Por exemplo, ainda partindo de um foco econômico, é possível olhar a situação a partir da logística: esses consoles já não são fabricados há uns bons anos, então é muito difícil conseguir exemplares novos, ou mesmo seus acessórios e peças de reposição originais e em bom estado. Fora isso, muito do hardware disponível está parando ou já não funciona mais.

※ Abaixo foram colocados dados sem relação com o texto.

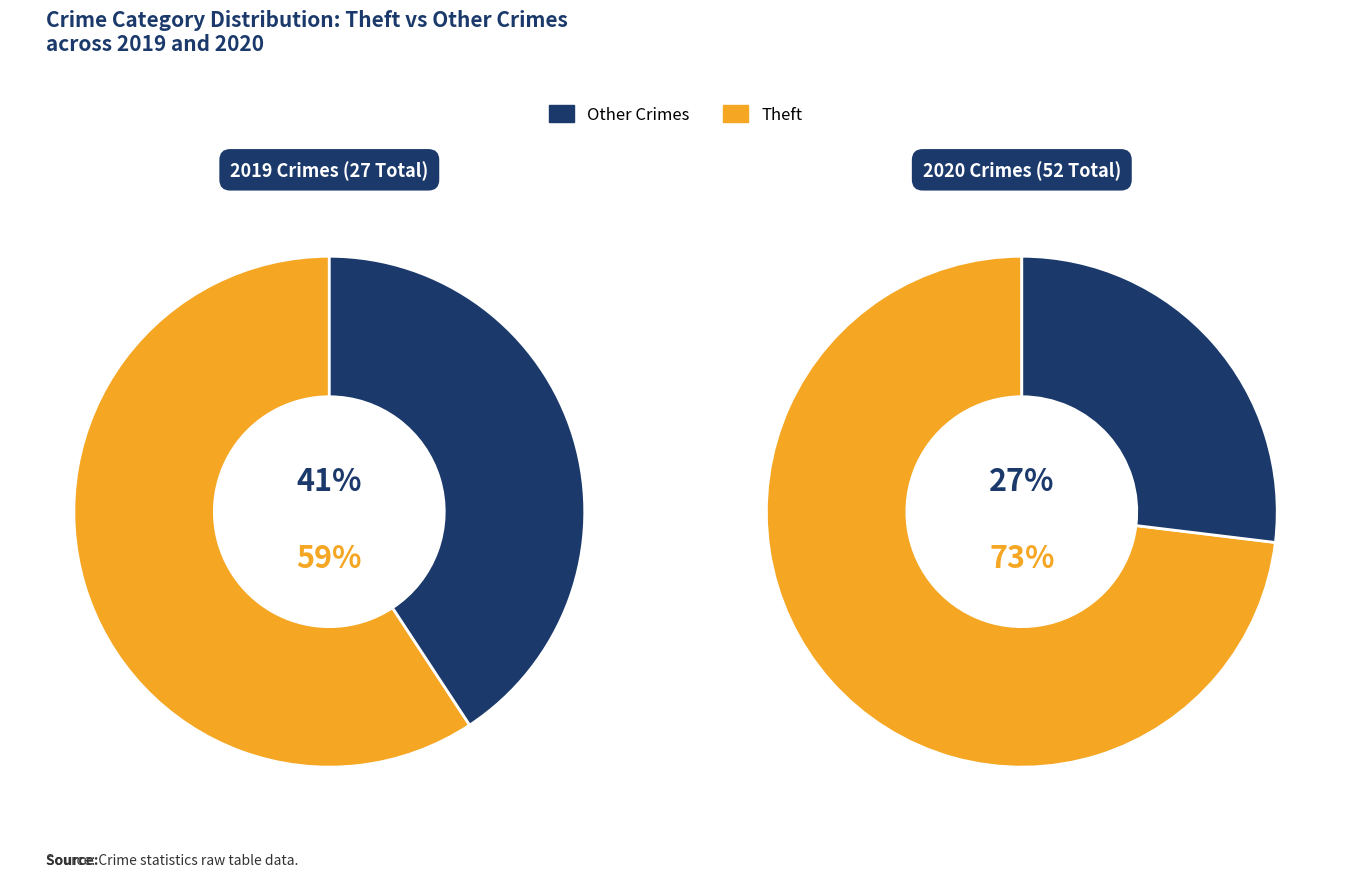

True or false: values_2020 accounts for 1% of the total.

False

Essas dificuldades tornam o PS3 e o Xbox One muito mais direcionados a colecionadores e saudosistas do que para novos consumidores, que sustentariam toda uma cadeia de produtos novos e peças de manutenção.
Já partindo para outro olhar, também é interessante fazer essa análise do ponto de vista tecnológico: podemos dizer que a mudança de vários aspectos de uma determinada geração para a seguinte serve de marca para definir o que, de fato, é retrô ou não.
Vídeogames com resolução nativa para tevês de tubo, mídias contendo o jogo completo, a não necessidade de instalação e incapacidade de receber patches colocaria o PlayStantion 2 e seus concorrentes de geração como os últimos consoles retrôs, já que a geração seguinte deu um salto tecnológico gigante e abandonou esse leque de características técnicas.
Todos essas limitações são extremamente válidas para criar uma classificação porque eles fazem muito sentido. Mas esses são os marcos que eu escolhi, pelas experiências que eu tive. Se outra pessoa decidir que outros avanços tecnológicos são mais importantes, como, por exemplo, o uso de DVDs, ela não estará errada.
No final, é cada um olhando para o assunto do jeito que se sente mais confortável. O critério tecnológico é tão válido quanto qualquer outro.
Se você não está satisfeito com todas as maneiras de classificar um videogame como retrô, dá pra pensar em outras ainda, como a idade do console: se pra você fizer sentido ser retrô todo aparelho de jogo depois que passarem 20 anos do seu lançamento, está tudo certo também.
Inclusive, parece coincidência que o lançamento do PS3 foi exatamente há 20 anos atrás e isso também pode ter sido levado em conta para a classificação da GameStop.
No final das contas, se você não quiser pensar e simplesmente dizer que retrô é o que a você jogava na infância, tudo bem. Essa é uma classificação subjetiva, abstrata e cada pode fazer ela do jeito que achar melhor.
Errado, errado mesmo, está quem fica brigando na internet e não joga.
E só pra não dizer que o título foi 100% click bait, se alguém quiser classificar como retrô qualquer geração anterior a vigente, essa pessoa pode fazer isso. A multidão da internet não vai concordar e eu acho que não existe muitos pontos para análise, mas quem sou eu pra julgar?!